WHAT IS EXPECTED.
Please give the listing underneath again, exactly as shown.

TASK INPUTS.
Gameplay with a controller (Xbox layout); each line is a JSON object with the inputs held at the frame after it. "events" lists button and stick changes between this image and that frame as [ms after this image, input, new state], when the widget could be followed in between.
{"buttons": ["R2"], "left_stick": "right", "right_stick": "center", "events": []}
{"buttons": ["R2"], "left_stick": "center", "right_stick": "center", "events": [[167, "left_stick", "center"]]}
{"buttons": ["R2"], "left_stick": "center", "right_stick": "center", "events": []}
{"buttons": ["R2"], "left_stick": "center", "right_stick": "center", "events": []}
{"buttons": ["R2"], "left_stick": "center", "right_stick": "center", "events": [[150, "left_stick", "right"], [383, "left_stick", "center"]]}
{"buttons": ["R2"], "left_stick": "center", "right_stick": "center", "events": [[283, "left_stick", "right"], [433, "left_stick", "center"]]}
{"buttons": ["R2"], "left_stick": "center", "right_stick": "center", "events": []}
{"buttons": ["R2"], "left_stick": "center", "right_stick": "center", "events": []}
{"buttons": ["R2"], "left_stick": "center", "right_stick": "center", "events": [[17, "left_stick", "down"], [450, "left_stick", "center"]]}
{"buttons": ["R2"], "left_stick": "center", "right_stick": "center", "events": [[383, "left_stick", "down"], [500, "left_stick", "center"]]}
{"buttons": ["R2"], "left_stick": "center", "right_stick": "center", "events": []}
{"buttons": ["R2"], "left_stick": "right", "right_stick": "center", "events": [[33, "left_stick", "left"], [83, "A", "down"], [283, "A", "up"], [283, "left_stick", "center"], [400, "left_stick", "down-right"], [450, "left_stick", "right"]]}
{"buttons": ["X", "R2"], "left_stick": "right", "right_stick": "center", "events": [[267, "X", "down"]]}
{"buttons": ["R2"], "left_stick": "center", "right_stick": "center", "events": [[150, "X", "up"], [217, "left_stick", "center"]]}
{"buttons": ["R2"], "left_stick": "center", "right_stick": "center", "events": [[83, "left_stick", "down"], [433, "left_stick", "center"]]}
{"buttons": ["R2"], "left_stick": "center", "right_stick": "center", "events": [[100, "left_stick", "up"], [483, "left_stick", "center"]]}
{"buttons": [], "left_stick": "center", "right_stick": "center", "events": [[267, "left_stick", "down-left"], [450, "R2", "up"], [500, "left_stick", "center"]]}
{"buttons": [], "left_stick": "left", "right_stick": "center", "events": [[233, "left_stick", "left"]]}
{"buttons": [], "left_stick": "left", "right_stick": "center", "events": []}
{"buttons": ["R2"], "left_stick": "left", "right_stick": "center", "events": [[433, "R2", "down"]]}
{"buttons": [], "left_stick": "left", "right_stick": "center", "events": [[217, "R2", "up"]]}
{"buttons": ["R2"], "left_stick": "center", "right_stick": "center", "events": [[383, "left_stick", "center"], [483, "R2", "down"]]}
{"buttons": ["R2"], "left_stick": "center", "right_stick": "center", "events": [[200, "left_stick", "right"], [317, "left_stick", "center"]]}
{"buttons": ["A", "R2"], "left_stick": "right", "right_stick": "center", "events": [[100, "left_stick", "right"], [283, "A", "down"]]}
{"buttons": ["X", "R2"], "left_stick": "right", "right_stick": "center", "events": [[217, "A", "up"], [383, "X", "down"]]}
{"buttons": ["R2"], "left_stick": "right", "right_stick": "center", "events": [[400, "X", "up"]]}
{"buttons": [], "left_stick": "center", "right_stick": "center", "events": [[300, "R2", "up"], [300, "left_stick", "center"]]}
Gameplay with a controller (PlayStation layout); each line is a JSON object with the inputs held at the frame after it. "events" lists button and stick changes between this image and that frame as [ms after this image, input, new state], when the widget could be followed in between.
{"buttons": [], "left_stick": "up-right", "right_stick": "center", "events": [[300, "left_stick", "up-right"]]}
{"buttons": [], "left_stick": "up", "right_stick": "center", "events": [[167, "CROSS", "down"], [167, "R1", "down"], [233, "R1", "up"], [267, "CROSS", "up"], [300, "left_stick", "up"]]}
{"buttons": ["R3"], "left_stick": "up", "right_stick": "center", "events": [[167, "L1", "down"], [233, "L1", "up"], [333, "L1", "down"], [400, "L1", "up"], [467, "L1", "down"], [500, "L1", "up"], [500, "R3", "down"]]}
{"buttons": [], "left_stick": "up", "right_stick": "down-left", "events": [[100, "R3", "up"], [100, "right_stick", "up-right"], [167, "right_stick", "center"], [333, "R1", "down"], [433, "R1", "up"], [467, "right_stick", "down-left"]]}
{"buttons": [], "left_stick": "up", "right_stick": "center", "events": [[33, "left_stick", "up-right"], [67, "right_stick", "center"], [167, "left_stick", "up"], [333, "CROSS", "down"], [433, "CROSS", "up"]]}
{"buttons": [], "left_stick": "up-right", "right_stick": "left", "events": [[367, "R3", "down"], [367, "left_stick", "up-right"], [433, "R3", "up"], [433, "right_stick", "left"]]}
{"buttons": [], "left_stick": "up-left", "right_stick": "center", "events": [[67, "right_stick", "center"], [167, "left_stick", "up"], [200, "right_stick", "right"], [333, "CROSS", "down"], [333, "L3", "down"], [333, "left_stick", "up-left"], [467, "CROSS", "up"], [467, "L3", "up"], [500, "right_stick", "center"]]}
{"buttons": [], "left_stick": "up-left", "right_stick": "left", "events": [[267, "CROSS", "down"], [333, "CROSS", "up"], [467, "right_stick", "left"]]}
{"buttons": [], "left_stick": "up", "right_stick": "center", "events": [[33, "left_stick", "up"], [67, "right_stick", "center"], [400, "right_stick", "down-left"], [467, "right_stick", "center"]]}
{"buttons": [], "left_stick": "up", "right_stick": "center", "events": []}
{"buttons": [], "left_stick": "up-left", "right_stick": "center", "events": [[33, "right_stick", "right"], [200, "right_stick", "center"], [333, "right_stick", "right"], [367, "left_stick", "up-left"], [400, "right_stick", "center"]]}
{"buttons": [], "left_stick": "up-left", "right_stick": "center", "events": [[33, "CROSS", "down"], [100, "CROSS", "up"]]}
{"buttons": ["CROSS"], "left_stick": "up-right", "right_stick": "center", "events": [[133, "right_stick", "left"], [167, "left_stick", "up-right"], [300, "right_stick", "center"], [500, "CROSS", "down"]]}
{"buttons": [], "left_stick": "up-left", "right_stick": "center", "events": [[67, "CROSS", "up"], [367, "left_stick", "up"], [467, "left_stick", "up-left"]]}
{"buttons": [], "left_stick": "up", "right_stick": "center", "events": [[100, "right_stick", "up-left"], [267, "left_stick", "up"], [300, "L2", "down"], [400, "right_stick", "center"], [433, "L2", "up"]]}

RESPONSE TO THIS EXERCISE.
Gameplay with a controller (Xbox layout); each line is a JSON object with the inputs held at the frame after it. "events" lists button and stick changes between this image and that frame as [ms after this image, input, new state], when the widget could be followed in between.
{"buttons": ["R2"], "left_stick": "right", "right_stick": "center", "events": []}
{"buttons": ["R2"], "left_stick": "center", "right_stick": "center", "events": [[167, "left_stick", "center"]]}
{"buttons": ["R2"], "left_stick": "center", "right_stick": "center", "events": []}
{"buttons": ["R2"], "left_stick": "center", "right_stick": "center", "events": []}
{"buttons": ["R2"], "left_stick": "center", "right_stick": "center", "events": [[150, "left_stick", "right"], [383, "left_stick", "center"]]}
{"buttons": ["R2"], "left_stick": "center", "right_stick": "center", "events": [[283, "left_stick", "right"], [433, "left_stick", "center"]]}
{"buttons": ["R2"], "left_stick": "center", "right_stick": "center", "events": []}
{"buttons": ["R2"], "left_stick": "center", "right_stick": "center", "events": []}
{"buttons": ["R2"], "left_stick": "center", "right_stick": "center", "events": [[17, "left_stick", "down"], [450, "left_stick", "center"]]}
{"buttons": ["R2"], "left_stick": "center", "right_stick": "center", "events": [[383, "left_stick", "down"], [500, "left_stick", "center"]]}
{"buttons": ["R2"], "left_stick": "center", "right_stick": "center", "events": []}
{"buttons": ["R2"], "left_stick": "right", "right_stick": "center", "events": [[33, "left_stick", "left"], [83, "A", "down"], [283, "A", "up"], [283, "left_stick", "center"], [400, "left_stick", "down-right"], [450, "left_stick", "right"]]}
{"buttons": ["X", "R2"], "left_stick": "right", "right_stick": "center", "events": [[267, "X", "down"]]}
{"buttons": ["R2"], "left_stick": "center", "right_stick": "center", "events": [[150, "X", "up"], [217, "left_stick", "center"]]}
{"buttons": ["R2"], "left_stick": "center", "right_stick": "center", "events": [[83, "left_stick", "down"], [433, "left_stick", "center"]]}
{"buttons": ["R2"], "left_stick": "center", "right_stick": "center", "events": [[100, "left_stick", "up"], [483, "left_stick", "center"]]}
{"buttons": [], "left_stick": "center", "right_stick": "center", "events": [[267, "left_stick", "down-left"], [450, "R2", "up"], [500, "left_stick", "center"]]}
{"buttons": [], "left_stick": "left", "right_stick": "center", "events": [[233, "left_stick", "left"]]}
{"buttons": [], "left_stick": "left", "right_stick": "center", "events": []}
{"buttons": ["R2"], "left_stick": "left", "right_stick": "center", "events": [[433, "R2", "down"]]}
{"buttons": [], "left_stick": "left", "right_stick": "center", "events": [[217, "R2", "up"]]}
{"buttons": ["R2"], "left_stick": "center", "right_stick": "center", "events": [[383, "left_stick", "center"], [483, "R2", "down"]]}
{"buttons": ["R2"], "left_stick": "center", "right_stick": "center", "events": [[200, "left_stick", "right"], [317, "left_stick", "center"]]}
{"buttons": ["A", "R2"], "left_stick": "right", "right_stick": "center", "events": [[100, "left_stick", "right"], [283, "A", "down"]]}
{"buttons": ["X", "R2"], "left_stick": "right", "right_stick": "center", "events": [[217, "A", "up"], [383, "X", "down"]]}
{"buttons": ["R2"], "left_stick": "right", "right_stick": "center", "events": [[400, "X", "up"]]}
{"buttons": [], "left_stick": "center", "right_stick": "center", "events": [[300, "R2", "up"], [300, "left_stick", "center"]]}
Gameplay with a controller (PlayStation layout); each line is a JSON object with the inputs held at the frame after it. "events" lists button and stick changes between this image and that frame as [ms after this image, input, new state], when the widget could be followed in between.
{"buttons": [], "left_stick": "up-right", "right_stick": "center", "events": [[300, "left_stick", "up-right"]]}
{"buttons": [], "left_stick": "up", "right_stick": "center", "events": [[167, "CROSS", "down"], [167, "R1", "down"], [233, "R1", "up"], [267, "CROSS", "up"], [300, "left_stick", "up"]]}
{"buttons": ["R3"], "left_stick": "up", "right_stick": "center", "events": [[167, "L1", "down"], [233, "L1", "up"], [333, "L1", "down"], [400, "L1", "up"], [467, "L1", "down"], [500, "L1", "up"], [500, "R3", "down"]]}
{"buttons": [], "left_stick": "up", "right_stick": "down-left", "events": [[100, "R3", "up"], [100, "right_stick", "up-right"], [167, "right_stick", "center"], [333, "R1", "down"], [433, "R1", "up"], [467, "right_stick", "down-left"]]}
{"buttons": [], "left_stick": "up", "right_stick": "center", "events": [[33, "left_stick", "up-right"], [67, "right_stick", "center"], [167, "left_stick", "up"], [333, "CROSS", "down"], [433, "CROSS", "up"]]}
{"buttons": [], "left_stick": "up-right", "right_stick": "left", "events": [[367, "R3", "down"], [367, "left_stick", "up-right"], [433, "R3", "up"], [433, "right_stick", "left"]]}
{"buttons": [], "left_stick": "up-left", "right_stick": "center", "events": [[67, "right_stick", "center"], [167, "left_stick", "up"], [200, "right_stick", "right"], [333, "CROSS", "down"], [333, "L3", "down"], [333, "left_stick", "up-left"], [467, "CROSS", "up"], [467, "L3", "up"], [500, "right_stick", "center"]]}
{"buttons": [], "left_stick": "up-left", "right_stick": "left", "events": [[267, "CROSS", "down"], [333, "CROSS", "up"], [467, "right_stick", "left"]]}
{"buttons": [], "left_stick": "up", "right_stick": "center", "events": [[33, "left_stick", "up"], [67, "right_stick", "center"], [400, "right_stick", "down-left"], [467, "right_stick", "center"]]}
{"buttons": [], "left_stick": "up", "right_stick": "center", "events": []}
{"buttons": [], "left_stick": "up-left", "right_stick": "center", "events": [[33, "right_stick", "right"], [200, "right_stick", "center"], [333, "right_stick", "right"], [367, "left_stick", "up-left"], [400, "right_stick", "center"]]}
{"buttons": [], "left_stick": "up-left", "right_stick": "center", "events": [[33, "CROSS", "down"], [100, "CROSS", "up"]]}
{"buttons": ["CROSS"], "left_stick": "up-right", "right_stick": "center", "events": [[133, "right_stick", "left"], [167, "left_stick", "up-right"], [300, "right_stick", "center"], [500, "CROSS", "down"]]}
{"buttons": [], "left_stick": "up-left", "right_stick": "center", "events": [[67, "CROSS", "up"], [367, "left_stick", "up"], [467, "left_stick", "up-left"]]}
{"buttons": [], "left_stick": "up", "right_stick": "center", "events": [[100, "right_stick", "up-left"], [267, "left_stick", "up"], [300, "L2", "down"], [400, "right_stick", "center"], [433, "L2", "up"]]}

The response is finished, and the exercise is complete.